Aside from phasing out existing nuclear power plants, the referendum also bans the construction of new nuclear power plants. Additionally, Switzerland plans to strengthen its renewable energy sector, boosting funds and support to natural power sources like solar, wind and hydro.

"The Swiss population has said 'no' to the construction of new nuclear power plants and yes to the development of renewable energy," said Regula Rytz, president of Switzerland's Green party, in a report from BBC. "The conditions have also been set whereby the economy and households will need to take responsibility for the future."

The closing of the nuclear power plants was first proposed in 2011, after an earthquake and tsunami triggered core meltdowns at three of the reactors in a nuclear power plant located in Fukushima, Japan.
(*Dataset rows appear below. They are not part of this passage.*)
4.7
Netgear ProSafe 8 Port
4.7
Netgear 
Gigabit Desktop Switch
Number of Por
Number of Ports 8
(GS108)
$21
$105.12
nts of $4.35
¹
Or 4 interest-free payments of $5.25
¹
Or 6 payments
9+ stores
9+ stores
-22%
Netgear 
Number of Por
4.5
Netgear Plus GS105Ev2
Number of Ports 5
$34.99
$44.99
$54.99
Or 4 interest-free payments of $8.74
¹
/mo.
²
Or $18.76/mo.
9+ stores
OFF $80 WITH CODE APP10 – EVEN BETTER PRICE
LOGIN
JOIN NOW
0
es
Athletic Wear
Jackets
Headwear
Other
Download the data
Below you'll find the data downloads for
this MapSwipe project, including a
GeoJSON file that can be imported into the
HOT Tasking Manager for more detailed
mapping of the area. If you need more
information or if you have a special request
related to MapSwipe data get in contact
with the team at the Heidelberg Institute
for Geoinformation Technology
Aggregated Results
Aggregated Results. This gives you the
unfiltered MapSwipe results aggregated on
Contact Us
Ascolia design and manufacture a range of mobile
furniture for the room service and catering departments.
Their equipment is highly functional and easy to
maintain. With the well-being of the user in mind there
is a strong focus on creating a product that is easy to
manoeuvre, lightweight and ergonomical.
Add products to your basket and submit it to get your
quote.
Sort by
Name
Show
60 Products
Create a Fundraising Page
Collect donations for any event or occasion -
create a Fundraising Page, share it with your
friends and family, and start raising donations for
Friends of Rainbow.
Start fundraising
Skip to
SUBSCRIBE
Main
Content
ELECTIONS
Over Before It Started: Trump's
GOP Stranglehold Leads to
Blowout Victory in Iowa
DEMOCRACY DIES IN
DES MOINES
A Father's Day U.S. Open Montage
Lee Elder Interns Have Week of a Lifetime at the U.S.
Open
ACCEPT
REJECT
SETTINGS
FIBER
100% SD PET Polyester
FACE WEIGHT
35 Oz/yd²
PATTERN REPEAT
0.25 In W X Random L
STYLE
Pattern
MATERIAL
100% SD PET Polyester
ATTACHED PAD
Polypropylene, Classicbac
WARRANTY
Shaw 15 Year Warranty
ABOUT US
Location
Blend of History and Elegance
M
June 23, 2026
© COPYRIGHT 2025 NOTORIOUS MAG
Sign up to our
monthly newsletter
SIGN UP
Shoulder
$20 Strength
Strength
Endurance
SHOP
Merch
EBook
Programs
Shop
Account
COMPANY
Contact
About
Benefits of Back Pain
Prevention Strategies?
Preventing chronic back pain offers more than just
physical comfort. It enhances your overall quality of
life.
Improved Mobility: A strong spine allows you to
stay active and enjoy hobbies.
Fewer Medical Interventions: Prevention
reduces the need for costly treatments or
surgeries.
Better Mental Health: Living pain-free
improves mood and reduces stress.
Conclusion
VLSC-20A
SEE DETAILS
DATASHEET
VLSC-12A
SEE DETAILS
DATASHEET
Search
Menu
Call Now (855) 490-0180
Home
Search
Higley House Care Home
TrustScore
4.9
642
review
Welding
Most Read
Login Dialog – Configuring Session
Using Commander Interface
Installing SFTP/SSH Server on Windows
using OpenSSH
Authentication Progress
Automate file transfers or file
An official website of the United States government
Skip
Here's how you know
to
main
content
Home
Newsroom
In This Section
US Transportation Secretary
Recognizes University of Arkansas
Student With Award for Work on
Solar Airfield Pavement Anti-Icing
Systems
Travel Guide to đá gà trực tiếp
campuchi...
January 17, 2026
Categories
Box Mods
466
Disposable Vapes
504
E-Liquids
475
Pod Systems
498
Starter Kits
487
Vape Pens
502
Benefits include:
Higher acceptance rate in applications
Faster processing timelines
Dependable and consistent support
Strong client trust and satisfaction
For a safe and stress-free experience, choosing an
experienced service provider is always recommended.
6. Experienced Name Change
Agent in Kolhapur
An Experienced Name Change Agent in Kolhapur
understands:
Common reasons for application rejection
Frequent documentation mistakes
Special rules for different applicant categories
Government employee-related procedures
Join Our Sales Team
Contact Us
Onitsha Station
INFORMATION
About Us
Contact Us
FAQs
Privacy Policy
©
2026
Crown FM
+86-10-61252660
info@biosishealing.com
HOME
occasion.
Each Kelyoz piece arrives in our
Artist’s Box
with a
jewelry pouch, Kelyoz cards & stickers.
As part of the referendum, $660 million will be raised annually from electric users to fund the investment in renewable energy sources. Additionally, $620 million will be taken from existing fossil fuels tax to help improve the energy efficiency of buildings, cutting down their energy requirements by 43 percent by 2035, as per Reuters.

Set to take effect in January 2018, the referendum would cost the average family an additional of $55 annually due to higher grid surcharge to fund renewable subsidies.

At present, nuclear power plants supply 35 percent of Switzerland's energy production. It is significantly higher than solar and wind that only provides less than 5 percent of the country's energy output. Hydroelectric power plants have the highest energy output and are responsible for 60 percent of the nation's energy production.